At the time, the Bulgarian Helsinki Committee said that the two bodies were creating secret and paramilitary structures that aimed to commit crimes, including an attempted coup or an armed uprising to overthrow the state.
The Bulgarian Helsinki Committees’s request to the Prosecutor’s Office was based entirely on material from the two bodies’ websites, as well as media reports and interviews given by participants.
These statements included a statement on the website that it was necessary to “liberate the fatherland” from the “criminal model of party oligarchic rule”. The organisation described the Bulgarian state as “illegitimate” and political parties as “illegal and superfluous”.

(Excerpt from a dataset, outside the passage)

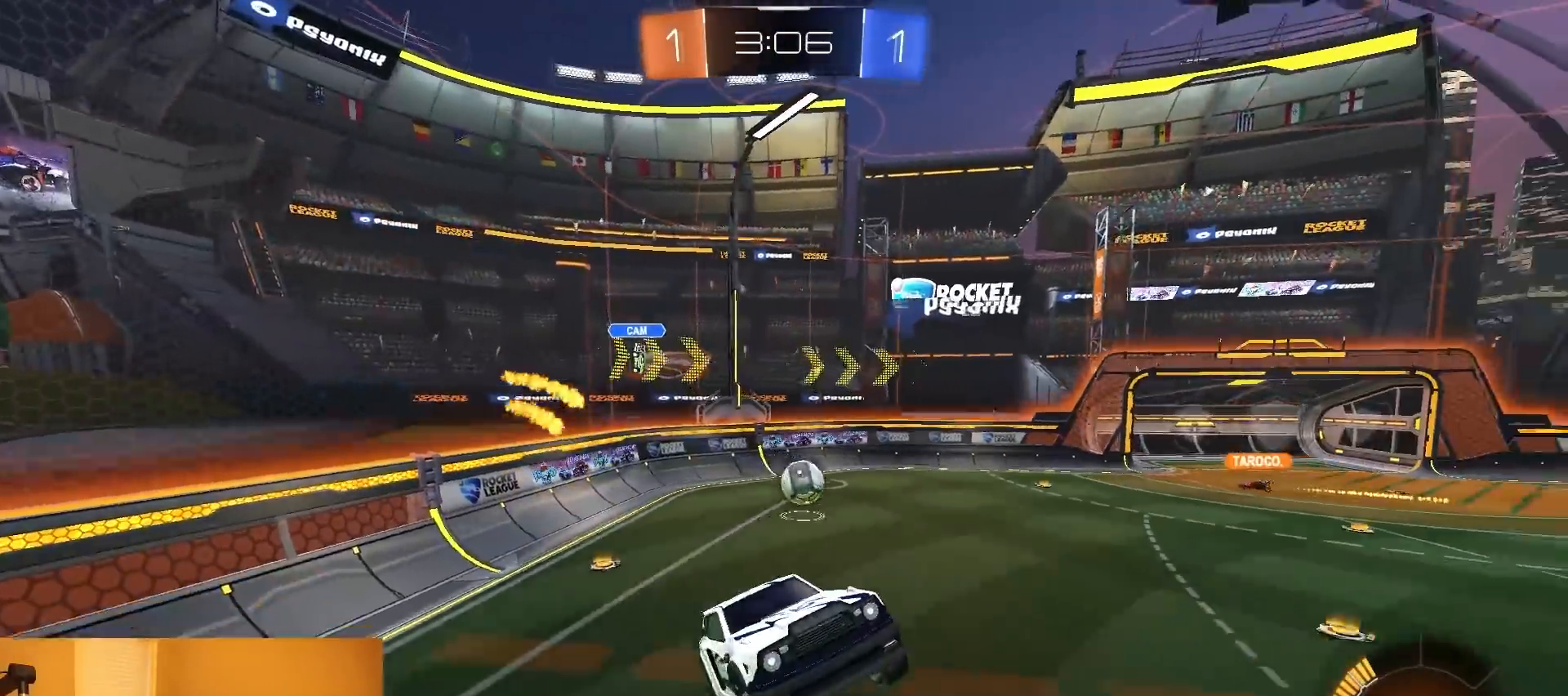
{"buttons": ["R2"], "left_stick": "left", "right_stick": "center", "events": [[17, "L1", "down"], [83, "left_stick", "center"], [117, "L1", "up"], [333, "left_stick", "left"]]}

As of December 2022, the organisation’s website is a smorgasbord of discredited extremist conspiracy theories, including antisemitic tropes, unfounded allegations against vaccines, among many others. The website also urges people to sign up for its “voluntary border patrol” and has numerous photographs of participants, armed and dressed in ersatz military uniforms.
The United States Bulgaria 2020 Human Rights Report said that in June, the Organization of the Jews in Bulgaria Shalom reported organizations such as the Revived Bulgaria-Bulgarian National Unity and Military Union-Bulgarian National Movement, or “Shipka,” spreading online propaganda alleging Jews were involved in the Covid-19 pandemic in order to provide “a deadly pseudoantidote” that would lead to the “mass extermination of people.”
The report said that authorities issued a warning protocol to Shipka leader Lyudmila Kostadinova, informing her that she would be held criminally liable if she persisted in making antisemitic statements.